What you are asked to do.
The answer must consist solely of the lines from the one containing "يحصل لحم البقر" through the last line of the records, set down exactly and without any pictures.

[Extracted page text data]
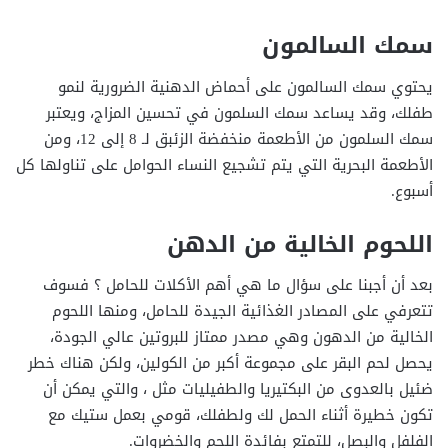
سمك السالمون
يحتوي سمك السالمون على أحماض الدهنية الضرورية لنمو
طفلك، وقد يساعد سمك السلمون في تحسين المزاج، ويعتبر
سمك السلمون من الأطعمة منخفضة الزئبق لـ 8 إلى 12، ومن
الأطعمة البحرية التي يتم تشجيع النساء الحوامل على تناولها كل
أسبوع.
اللحوم الخالية من الدهن
بعد أن أجبنا على سؤال ما هي أهم الأكلات للحامل ؟ فسوف
تتعرفي على المصادر الغذائية الجيدة للحامل، ومنها اللحوم
الخالية من الدهون وهي مصدر ممتاز للبروتين عالي الجودة،
يحصل لحم البقر على مجموعة أكبر من الكولين، ولكن هناك خطر
ضئيل بالعدوى من البكتيريا والطفيليات مثل ، والتي يمكن أن
تكون خطيرة أثناء الحمل لك ولطفلك، قومي بعمل ستيك مع
الفلفل والبصل، للتمتع بفائدة اللحم والخضروات.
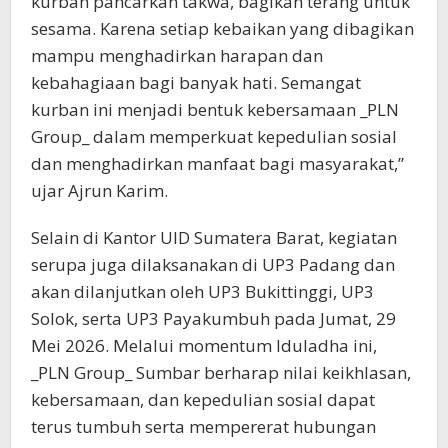
kurban pancarkan takwa, bagikan terang untuk
sesama. Karena setiap kebaikan yang dibagikan
mampu menghadirkan harapan dan
kebahagiaan bagi banyak hati. Semangat
kurban ini menjadi bentuk kebersamaan _PLN
Group_ dalam memperkuat kepedulian sosial
dan menghadirkan manfaat bagi masyarakat,”
ujar Ajrun Karim.
Selain di Kantor UID Sumatera Barat, kegiatan
serupa juga dilaksanakan di UP3 Padang dan
akan dilanjutkan oleh UP3 Bukittinggi, UP3
Solok, serta UP3 Payakumbuh pada Jumat, 29
Mei 2026. Melalui momentum Iduladha ini,
_PLN Group_ Sumbar berharap nilai keikhlasan,
kebersamaan, dan kepedulian sosial dapat
terus tumbuh serta mempererat hubungan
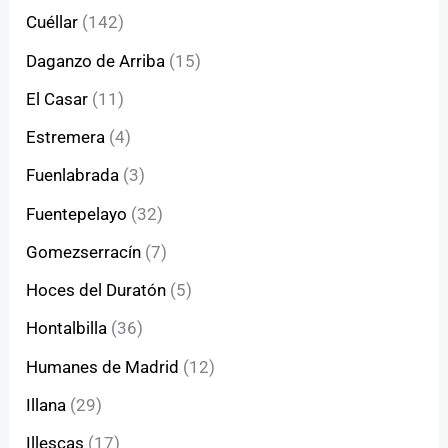
Cuéllar
(142)
Daganzo de Arriba
(15)
El Casar
(11)
Estremera
(4)
Fuenlabrada
(3)
Fuentepelayo
(32)
Gomezserracín
(7)
Hoces del Duratón
(5)
Hontalbilla
(36)
Humanes de Madrid
(12)
Illana
(29)
Illescas
(17)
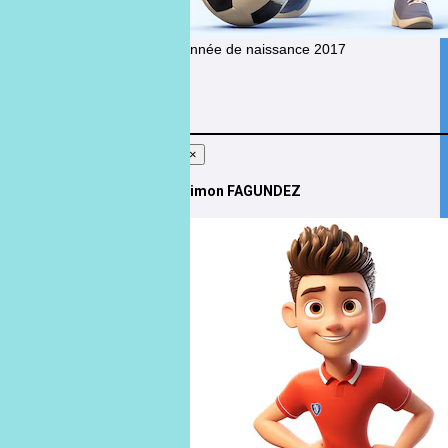
Année de naissance
2017
STAFF
×
Simon FAGUNDEZ
Simon
FAGUNDEZ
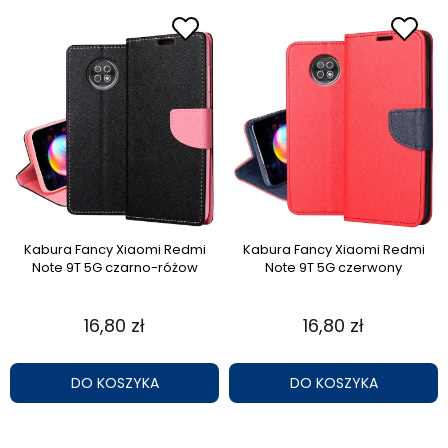
Kabura Fancy Xiaomi Redmi
Kabura Fancy Xiaomi Redmi
Note 9T 5G czarno-różow
Note 9T 5G czerwony
16,80 zł
16,80 zł
DO KOSZYKA
DO KOSZYKA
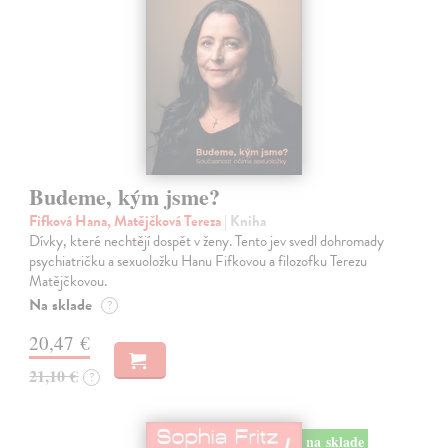
Budeme, kým jsme?
Fifková Hana, Matějčková Tereza
| Kniha
Dívky, které nechtějí dospět v ženy. Tento jev svedl dohromady
psychiatričku a sexuoložku Hanu Fifkovou a filozofku Terezu
Matějčkovou.
Na sklade
?
20,47 €
21,10 €
?
na sklade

Result.
يحصل لحم البقر على مجموعة أكبر من الكولين، ولكن هناك خطر
ضئيل بالعدوى من البكتيريا والطفيليات مثل ، والتي يمكن أن
تكون خطيرة أثناء الحمل لك ولطفلك، قومي بعمل ستيك مع
الفلفل والبصل، للتمتع بفائدة اللحم والخضروات.
kurban pancarkan takwa, bagikan terang untuk
sesama. Karena setiap kebaikan yang dibagikan
mampu menghadirkan harapan dan
kebahagiaan bagi banyak hati. Semangat
kurban ini menjadi bentuk kebersamaan _PLN
Group_ dalam memperkuat kepedulian sosial
dan menghadirkan manfaat bagi masyarakat,”
ujar Ajrun Karim.
Selain di Kantor UID Sumatera Barat, kegiatan
serupa juga dilaksanakan di UP3 Padang dan
akan dilanjutkan oleh UP3 Bukittinggi, UP3
Solok, serta UP3 Payakumbuh pada Jumat, 29
Mei 2026. Melalui momentum Iduladha ini,
_PLN Group_ Sumbar berharap nilai keikhlasan,
kebersamaan, dan kepedulian sosial dapat
terus tumbuh serta mempererat hubungan
Cuéllar
(142)
Daganzo de Arriba
(15)
El Casar
(11)
Estremera
(4)
Fuenlabrada
(3)
Fuentepelayo
(32)
Gomezserracín
(7)
Hoces del Duratón
(5)
Hontalbilla
(36)
Humanes de Madrid
(12)
Illana
(29)
Illescas
(17)
Année de naissance
2017
STAFF
×
Simon FAGUNDEZ
Simon
FAGUNDEZ
Kabura Fancy Xiaomi Redmi
Kabura Fancy Xiaomi Redmi
Note 9T 5G czarno-różow
Note 9T 5G czerwony
16,80 zł
16,80 zł
DO KOSZYKA
DO KOSZYKA
Budeme, kým jsme?
Fifková Hana, Matějčková Tereza
| Kniha
Dívky, které nechtějí dospět v ženy. Tento jev svedl dohromady
psychiatričku a sexuoložku Hanu Fifkovou a filozofku Terezu
Matějčkovou.
Na sklade
?
20,47 €
21,10 €
?
na sklade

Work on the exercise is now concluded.